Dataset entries
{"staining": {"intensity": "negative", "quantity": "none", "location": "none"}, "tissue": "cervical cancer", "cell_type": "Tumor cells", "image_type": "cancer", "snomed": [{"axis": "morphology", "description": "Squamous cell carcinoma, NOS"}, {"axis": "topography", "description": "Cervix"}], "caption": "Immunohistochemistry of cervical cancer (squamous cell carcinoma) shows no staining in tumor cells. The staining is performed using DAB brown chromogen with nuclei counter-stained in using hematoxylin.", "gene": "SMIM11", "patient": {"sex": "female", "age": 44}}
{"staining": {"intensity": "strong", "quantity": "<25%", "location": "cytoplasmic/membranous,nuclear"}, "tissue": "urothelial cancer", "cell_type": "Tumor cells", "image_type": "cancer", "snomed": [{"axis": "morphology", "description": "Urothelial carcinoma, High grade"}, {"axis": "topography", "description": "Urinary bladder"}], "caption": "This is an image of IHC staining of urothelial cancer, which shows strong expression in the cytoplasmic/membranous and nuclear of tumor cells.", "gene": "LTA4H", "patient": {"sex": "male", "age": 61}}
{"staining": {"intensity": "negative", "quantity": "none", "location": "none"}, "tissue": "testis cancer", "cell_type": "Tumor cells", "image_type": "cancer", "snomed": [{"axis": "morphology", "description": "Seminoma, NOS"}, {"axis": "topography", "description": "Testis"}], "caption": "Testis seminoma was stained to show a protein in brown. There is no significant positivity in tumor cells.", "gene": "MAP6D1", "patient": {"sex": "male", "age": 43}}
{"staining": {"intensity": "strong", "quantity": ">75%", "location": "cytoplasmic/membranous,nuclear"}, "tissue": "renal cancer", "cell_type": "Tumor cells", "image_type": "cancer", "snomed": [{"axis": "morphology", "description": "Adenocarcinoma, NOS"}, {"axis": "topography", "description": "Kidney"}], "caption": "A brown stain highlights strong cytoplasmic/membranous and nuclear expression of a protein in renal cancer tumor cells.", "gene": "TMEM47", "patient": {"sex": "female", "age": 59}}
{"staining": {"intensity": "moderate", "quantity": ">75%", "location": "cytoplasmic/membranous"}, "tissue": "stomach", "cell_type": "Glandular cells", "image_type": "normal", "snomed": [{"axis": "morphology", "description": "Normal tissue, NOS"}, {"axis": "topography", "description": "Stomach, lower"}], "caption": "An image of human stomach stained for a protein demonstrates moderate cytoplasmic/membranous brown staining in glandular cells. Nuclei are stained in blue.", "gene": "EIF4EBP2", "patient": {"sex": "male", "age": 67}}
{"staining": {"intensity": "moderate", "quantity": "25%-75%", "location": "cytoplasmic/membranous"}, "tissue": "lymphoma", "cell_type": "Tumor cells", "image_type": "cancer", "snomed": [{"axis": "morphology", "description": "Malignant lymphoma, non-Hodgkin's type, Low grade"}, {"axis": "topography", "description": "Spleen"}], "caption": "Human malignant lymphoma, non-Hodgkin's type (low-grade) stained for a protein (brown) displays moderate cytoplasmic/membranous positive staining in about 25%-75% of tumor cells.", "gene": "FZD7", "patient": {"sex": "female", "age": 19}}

TASK TO CARRY OUT: Full transcription, please: every entry, exactly as written.

WRITTEN REPLY:
{"staining": {"intensity": "negative", "quantity": "none", "location": "none"}, "tissue": "cervical cancer", "cell_type": "Tumor cells", "image_type": "cancer", "snomed": [{"axis": "morphology", "description": "Squamous cell carcinoma, NOS"}, {"axis": "topography", "description": "Cervix"}], "caption": "Immunohistochemistry of cervical cancer (squamous cell carcinoma) shows no staining in tumor cells. The staining is performed using DAB brown chromogen with nuclei counter-stained in using hematoxylin.", "gene": "SMIM11", "patient": {"sex": "female", "age": 44}}
{"staining": {"intensity": "strong", "quantity": "<25%", "location": "cytoplasmic/membranous,nuclear"}, "tissue": "urothelial cancer", "cell_type": "Tumor cells", "image_type": "cancer", "snomed": [{"axis": "morphology", "description": "Urothelial carcinoma, High grade"}, {"axis": "topography", "description": "Urinary bladder"}], "caption": "This is an image of IHC staining of urothelial cancer, which shows strong expression in the cytoplasmic/membranous and nuclear of tumor cells.", "gene": "LTA4H", "patient": {"sex": "male", "age": 61}}
{"staining": {"intensity": "negative", "quantity": "none", "location": "none"}, "tissue": "testis cancer", "cell_type": "Tumor cells", "image_type": "cancer", "snomed": [{"axis": "morphology", "description": "Seminoma, NOS"}, {"axis": "topography", "description": "Testis"}], "caption": "Testis seminoma was stained to show a protein in brown. There is no significant positivity in tumor cells.", "gene": "MAP6D1", "patient": {"sex": "male", "age": 43}}
{"staining": {"intensity": "strong", "quantity": ">75%", "location": "cytoplasmic/membranous,nuclear"}, "tissue": "renal cancer", "cell_type": "Tumor cells", "image_type": "cancer", "snomed": [{"axis": "morphology", "description": "Adenocarcinoma, NOS"}, {"axis": "topography", "description": "Kidney"}], "caption": "A brown stain highlights strong cytoplasmic/membranous and nuclear expression of a protein in renal cancer tumor cells.", "gene": "TMEM47", "patient": {"sex": "female", "age": 59}}
{"staining": {"intensity": "moderate", "quantity": ">75%", "location": "cytoplasmic/membranous"}, "tissue": "stomach", "cell_type": "Glandular cells", "image_type": "normal", "snomed": [{"axis": "morphology", "description": "Normal tissue, NOS"}, {"axis": "topography", "description": "Stomach, lower"}], "caption": "An image of human stomach stained for a protein demonstrates moderate cytoplasmic/membranous brown staining in glandular cells. Nuclei are stained in blue.", "gene": "EIF4EBP2", "patient": {"sex": "male", "age": 67}}
{"staining": {"intensity": "moderate", "quantity": "25%-75%", "location": "cytoplasmic/membranous"}, "tissue": "lymphoma", "cell_type": "Tumor cells", "image_type": "cancer", "snomed": [{"axis": "morphology", "description": "Malignant lymphoma, non-Hodgkin's type, Low grade"}, {"axis": "topography", "description": "Spleen"}], "caption": "Human malignant lymphoma, non-Hodgkin's type (low-grade) stained for a protein (brown) displays moderate cytoplasmic/membranous positive staining in about 25%-75% of tumor cells.", "gene": "FZD7", "patient": {"sex": "female", "age": 19}}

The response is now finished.